A survey into Japan’s approved but unbuilt solar PV projects from the 2012 fiscal year has produced another set of definitive results, with 1.82GW of cancellations announced by the government this week.
Yasuhiro Goto, deputy director of Japan’s Agency for Natural Resources and Energy, a division of the influential Ministry of Economy, Trade and Industry (METI) confirmed the figure to PV Tech this morning. Goto said the ministry would not be naming developers involved in the cases due to the wish to respect privacy and reputation.
However a specially convened working group that looked into the projects and 2012 approved projects made its findings public. Documents released by the group and posted in Japanese on the METI website show that 1.82GW, 9.7% of financial year 2012’s approved projects, have been cancelled, while hearings are now expected to be held for a further 2.7GW of 2012 approvals.

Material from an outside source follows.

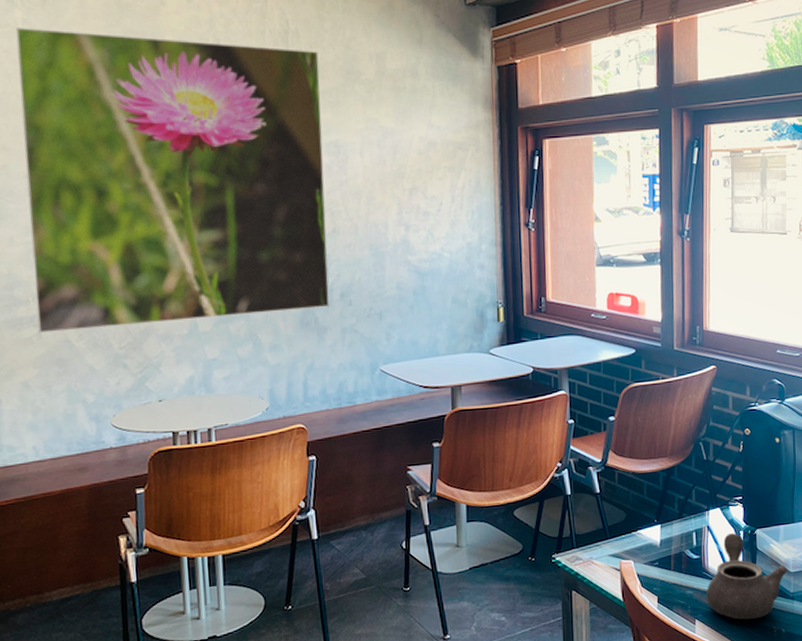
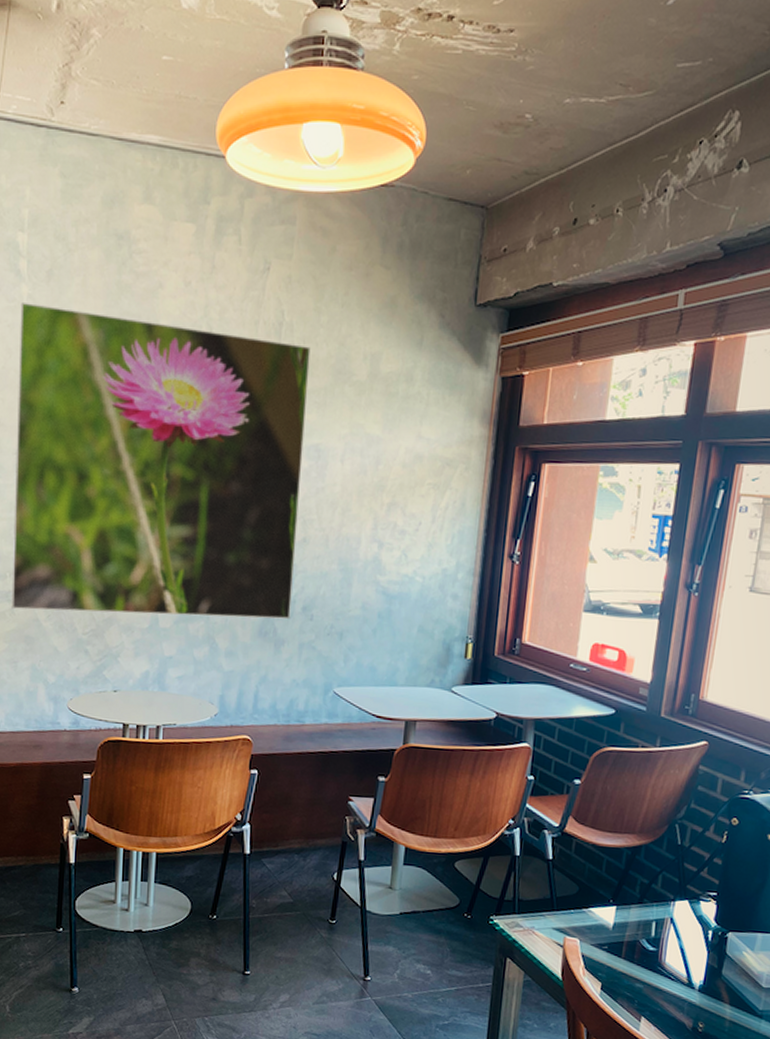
teapot: present [705,533,788,620] -> none [657,931,760,1030]

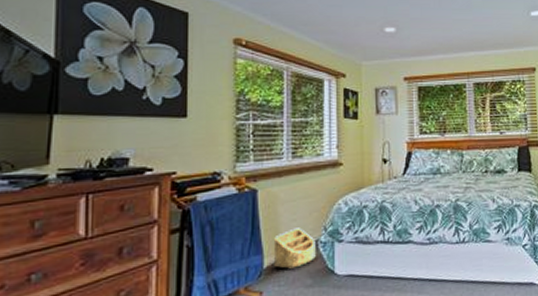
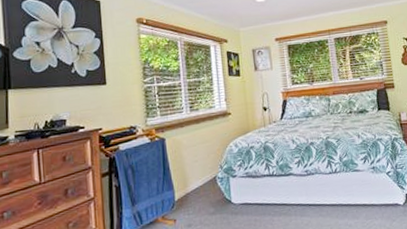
basket: present [274,228,316,269] -> none [182,167,216,201]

Conversely, the ministry’s working group said 8.8GW, or 47% of 2012’s projects were already connected or had produced the necessary documentation to go ahead with construction.
The document details some of the main reasons for project cancellations, placing emphasis on the grid connection issues that have become a stumbling block to much development in the remote northern island region of Hokkaido and the equally remote sub-tropical southern island region of Okinawa. It was not immediately clear from the working group’s document how many projects this applied to.
There had originally been some intimation that due to the relatively lucrative FiT rates offered in 2012 when Japan’s tariff programme was launched and the ease of obtaining FiT approval as long as accredited equipment was used, some developers had applied for projects at the 2012 rate and waited until costs went down to start actually developing their projects, thus maximising profits. Last week, METI told PV Tech that a deadline at the end of August for developers of 2012-approved projects had met with a good response.